Thirdly, the authors of the WwI report adopted a 20-year rather than 100-year time horizon and corresponding global warming potential (GWP) values (at that time, GWP based on IPCC Fourth Assessment Report – AR4). Whilst this is subject to scientific debate, these authors only increased CH4 emissions of livestock, using a GWP raised from 25 (100-year horizon) to 72 (20-year horizon). Authors failed to make a similar correction to non-livestock related CH4 emissions, although a molecule of CH4 from livestock fundamentally does not differ from a molecule of CH4 from other sources. Also, for consistency, authors should have reduced N2O emissions by applying a GWP of 289 rather than 298.           

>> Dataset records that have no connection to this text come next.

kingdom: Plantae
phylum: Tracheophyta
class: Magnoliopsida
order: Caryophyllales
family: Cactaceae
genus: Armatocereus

Finally, the WwI report assumes higher figures of tonnage of livestock products and a 12% livestock related GHG emission rise from 2002 to 2009, compared with the FAO report. They fail to specify their data sources, ignore the fact that higher production levels may coincide with increased efficiency and reduced GHG per unit product, and neglect growth in GHG emissions unrelated to livestock, including increased fossil fuel use.

The contribution of livestock to GHG emissions may be difficult to assess. A sound scientific process is required to make proper estimates. The calculations in the WwI report are inherently flawed, and the report should be left unimplemented by policy makers. Unfortunately, the flawed estimate of 51% has already made some impact on public opinion. According to the latest FAO study, the livestock sector contributes 14.5% to human-induced greenhouse gas emissions (


Does cattle livestock contribute 51% of human-derived greenhouse gas emissions?

Richard Todd has answered Extremely Unlikely

An expert from United States Department of Agriculture, Agricultural Research Service in Environmental Science

To clarify, I will report annual greenhouse gas (GHG) emissions in Gt of CO2 equivalents (CO2eq). This means emissions of non-CO2 GHG, like methane, are multiplied by their global warming potential to account for their effectiveness as a GHG relative to CO2. The claim, in these units, then becomes at least 32 Gt of CO2eq.

If you think of the contribution of a particular source or sector to GHG emissions as a box, then the size of that contribution will depend on what we put in the box. For example, the Fifth Assessment Report of the Intergovernmental Panel on Climate Change (IPCC, 2014) has an emissions sector called Agriculture, Forestry and Other Land Use, which includes the contribution of cattle along with all other agricultural activities. The IPCC estimated that in 2010 this entire sector contributed from 10 to 12 Gt CO2eq of the total 49±4.5 Gt CO2eq of global GHG emissions. In terms of direct emissions of methane, cattle are most likely responsible for about 4% of total global GHG emissions.

The claim of at least 32 Gt CO2eq is based on a single non-peer-reviewed article by Goodland and Anhang (2009) put out by World Watch Institute. They decided to include several sources in their box that are dubious. For example, they included respiratory CO2 from livestock. This is inappropriate because there is no net gain of CO2 when it cycles in one season from atmosphere to plant to animal to atmosphere. Another claim was that grazing land and crop land used for cattle could cut coal use in half if used to directly grow human food and biofuels. The impracticality of such a conversion is obvious and possibly disastrous if fragile grazing land is converted to crops. Expanding the size and contents of the box they considered resulted in a large overestimation of the contribution of cattle.